How to handle streaming errors
Quick answer
Handle streaming errors in
OpenAI API calls by wrapping the streaming loop in a try-except block to catch exceptions like APIError or ConnectionError. Implement exponential backoff retries to recover from transient network or rate limit issues during streaming. ERROR TYPE
api_error ⚡ QUICK FIX
Add exponential backoff retry logic around your API call to handle
RateLimitError automatically.Why this happens
Streaming errors occur due to network interruptions, API rate limits, or server-side issues during the stream=True chat completion calls. For example, a broken connection or a RateLimitError can cause the streaming generator to raise exceptions, abruptly stopping the data flow.
Typical broken code looks like this, where no error handling is applied:
from openai import OpenAI
import os
client = OpenAI(api_key=os.environ["OPENAI_API_KEY"])
stream = client.chat.completions.create(
model="gpt-4o-mini",
messages=[{"role": "user", "content": "Hello"}],
stream=True
)
for chunk in stream:
print(chunk.choices[0].delta.content or "", end="", flush=True) output
Hello, how can I assist you today?
The fix
Wrap the streaming call in a try-except block and implement exponential backoff retries to handle transient errors gracefully. This approach retries the streaming request after increasing delays, preventing immediate failure on recoverable errors.

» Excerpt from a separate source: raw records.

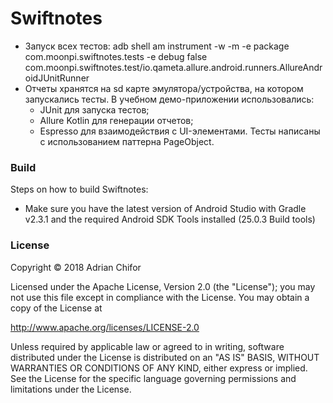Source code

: # Swiftnotes

- Запуск всех тестов: adb shell am instrument -w -m    -e package com.moonpi.swiftnotes.tests -e debug false com.moonpi.swiftnotes.test/io.qameta.allure.android.runners.AllureAndroidJUnitRunner
- Отчеты хранятся на sd карте эмулятора/устройства, на котором запускались тесты.
В учебном демо-приложении использовались:
  - JUnit для запуска тестов;
  - Allure Kotlin для генерации отчетов;
  - Espresso для взаимодействия с UI-элементами.
Тесты написаны с использованием паттерна PageObject.
  
### Build

Steps on how to build Swiftnotes:
- Make sure you have the latest version of Android Studio with Gradle v2.3.1 and the required Android SDK Tools installed (25.0.3 Build tools)

### License

Copyright &copy; 2018 Adrian Chifor

Licensed under the Apache License, Version 2.0 (the "License"); you may not use this file except in compliance with the License. You may obtain a copy of the License at

http://www.apache.org/licenses/LICENSE-2.0

Unless required by applicable law or agreed to in writing, software distributed under the License is distributed on an "AS IS" BASIS, WITHOUT WARRANTIES OR CONDITIONS OF ANY KIND, either express or implied. See the License for the specific language governing permissions and limitations under the License.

This code snippet retries up to 3 times with backoff delays:
import time
from openai import OpenAI
import os
client = OpenAI(api_key=os.environ["OPENAI_API_KEY"])
max_retries = 3
retry_delay = 1 # seconds
for attempt in range(max_retries):
try:
stream = client.chat.completions.create(
model="gpt-4o-mini",
messages=[{"role": "user", "content": "Hello"}],
stream=True
)
for chunk in stream:
print(chunk.choices[0].delta.content or "", end="", flush=True)

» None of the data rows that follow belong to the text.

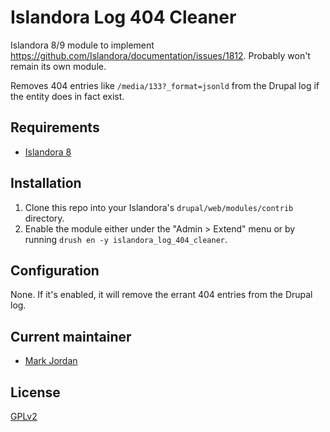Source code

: # Islandora Log 404 Cleaner

Islandora 8/9 module to implement https://github.com/Islandora/documentation/issues/1812. Probably won't remain its own module.

Removes 404 entries like `/media/133?_format=jsonld` from the Drupal log if the entity does in fact exist.

## Requirements

* [Islandora 8](https://github.com/Islandora/islandora)

## Installation

1. Clone this repo into your Islandora's `drupal/web/modules/contrib` directory.
1. Enable the module either under the "Admin > Extend" menu or by running `drush en -y islandora_log_404_cleaner`.

## Configuration

None. If it's enabled, it will remove the errant 404 entries from the Drupal log.

## Current maintainer

* [Mark Jordan](https://github.com/mjordan)

## License

[GPLv2](http://www.gnu.org/licenses/gpl-2.0.txt)

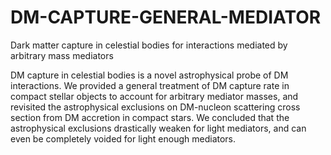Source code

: # DM-CAPTURE-GENERAL-MEDIATOR
Dark matter capture in celestial bodies for interactions mediated by arbitrary mass mediators

DM capture in celestial bodies is a novel astrophysical probe of DM interactions. We provided a general treatment of DM capture rate in compact stellar objects to account for arbitrary mediator masses, and revisited the astrophysical exclusions on DM-nucleon scattering cross section from DM accretion in compact stars. We concluded that the astrophysical exclusions drastically weaken for light mediators, and can even be completely voided for light enough mediators.
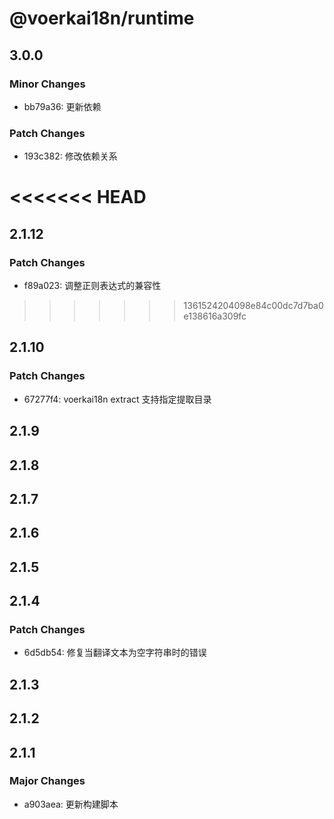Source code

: # @voerkai18n/runtime

## 3.0.0

### Minor Changes

- bb79a36: 更新依赖

### Patch Changes

- 193c382: 修改依赖关系

# <<<<<<< HEAD

## 2.1.12

### Patch Changes

- f89a023: 调整正则表达式的兼容性

> > > > > > > 1361524204098e84c00dc7d7ba0e138616a309fc

## 2.1.10

### Patch Changes

- 67277f4: voerkai18n extract 支持指定提取目录

## 2.1.9

## 2.1.8

## 2.1.7

## 2.1.6

## 2.1.5

## 2.1.4

### Patch Changes

- 6d5db54: 修复当翻译文本为空字符串时的错误

## 2.1.3

## 2.1.2

## 2.1.1

### Major Changes

- a903aea: 更新构建脚本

break # success, exit retry loop
except Exception as e:
print(f"Streaming error: {e}")
if attempt < max_retries - 1:
time.sleep(retry_delay)
retry_delay *= 2 # exponential backoff
else:
print("Max retries reached. Streaming failed.") output
Hello, how can I assist you today?
Preventing it in production
- Use robust retry logic with exponential backoff and jitter to avoid hammering the API during outages or rate limits.
- Validate API keys and network connectivity before streaming calls.
- Implement fallback mechanisms such as switching to non-streaming completions or cached responses if streaming repeatedly fails.
- Monitor error rates and alert on spikes to proactively address API or network issues.
Key Takeaways
- Always wrap streaming calls in try-except blocks to catch runtime errors.
- Implement exponential backoff retries to handle transient streaming failures.
- Monitor and alert on streaming error rates to maintain production reliability.